The case has left parents struggling to comprehend how a female nursery worker could have betrayed their trust with such depravity. "It's the worst feeling you can ever imagine," one mother told BBC Plymouth.

THE GUILTY

Vanessa George

Parents who dropped off their children each morning at Little Ted's nursery in Plymouth had no idea that George, a seemingly bubbly and happily married mother-of-two, was subjecting their children to horrendous sexual abuse.

Plymouth-born and bred, she married Andrew in 1993 and moved into a house in Douglass Road where they brought up their two daughters. Police believe none of the family members were aware of the abuse George was carrying out.

At the time of her arrest, she had been working at Little Ted's for three years, having passed all the requisite checks from the Criminal Records Bureau. She had previously worked as a secretary and a classroom assistant although police believe she only began abusing children after meeting Colin Blanchard online sometime around September last year. Between December and June she made 134 paedophilic images to share between between her, Blanchard and Allen.

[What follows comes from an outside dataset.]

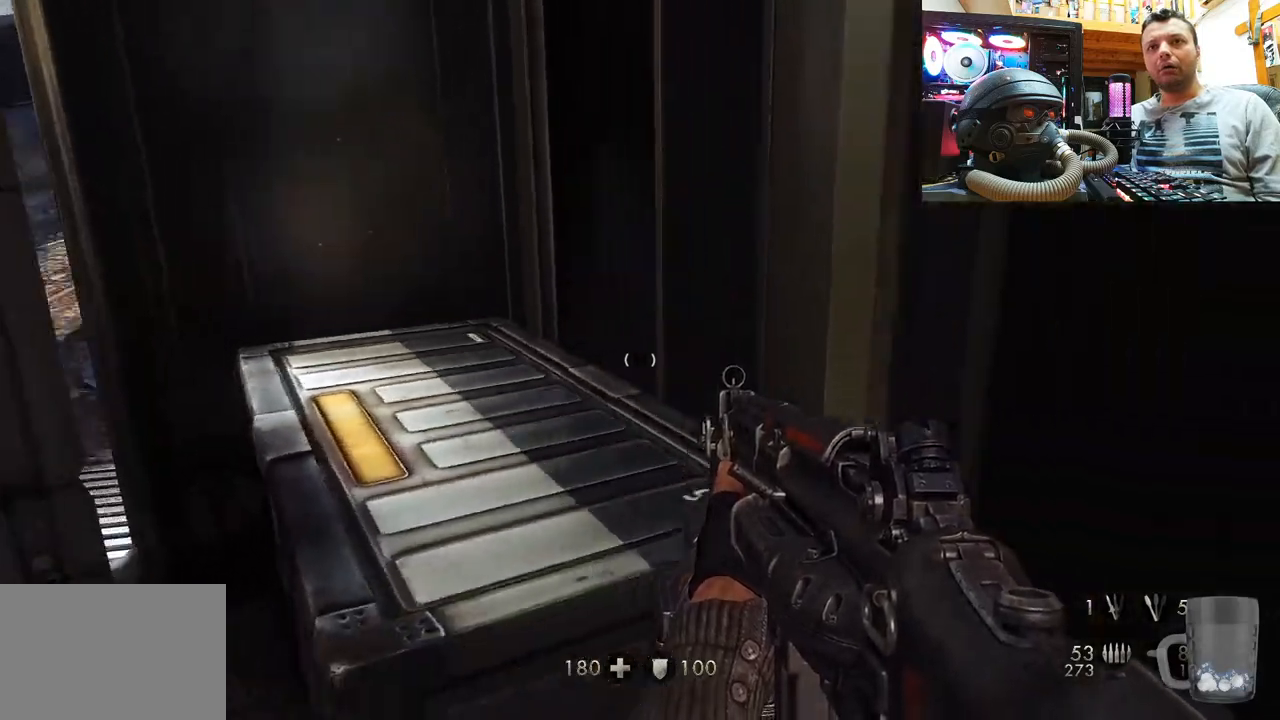
{"buttons": ["CROSS"], "left_stick": "center", "right_stick": "center", "events": [[33, "right_stick", "left"], [133, "left_stick", "right"], [233, "left_stick", "center"], [233, "right_stick", "center"], [300, "CROSS", "down"]]}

Contact between her and Blanchard was particularly frenetic – at least 10,000 messages over their eight-month online relationship. Roger Marks, George's estranged father, told the BBC he couldn't understand how his daughter had become a child abuser. "It just looks as though Vanessa's lost her way in life – strange behaviour," he said.

Angela Allen

Described by detectives as "sinister and evil", the former prostitute, 39, was responsible for the most graphic of all the communications between the trio detailing depraved acts with children and animals. Though she had once worked in a bank, unlike the other two, she had little money or social contact and the mother-of-one was said to live on the fringe of society. She was described as "emotionally vulnerable" and lived alone in a run-down house with no food or furniture, next to an industrial estate in Bulwell, near Nottingham. Again in contrast to her fellow abusers, she made no attempts to cover up her crimes, even after their arrest, and astonished police during questioning by readily admitting her part in the gang and failing to show any remorse. She was not only involved in the distribution of obscene images of children but admitted four counts of abuse including sodomising a three-year-old girl.

Colin Blanchard

To the outside world, Blanchard was a successful businessman who loved nothing more than to boast about his financial endeavours. Born on a tough Liverpool estate, he claimed on Facebook that he had made a fortune buying and selling computer companies. But his neighbours in Smallbridge, Rochdale, took a different view. Their nickname for him was "Billy Bullshit". His actual job, at an IT company in nearby Trafford, gave him a comfortable salary but he struggled to live within his means. In 2002, indecent images were found on his computer and he was placed on the sex offenders' register for five years. Police believe he was the catalyst that encouraged Allen and George to turn their fantasies into the abuse of children. One of the photos he sent his friends was of him engaging in a sex act with his dog, a Shi Tzu called Bubba, who has since been rescued by the RSPCA.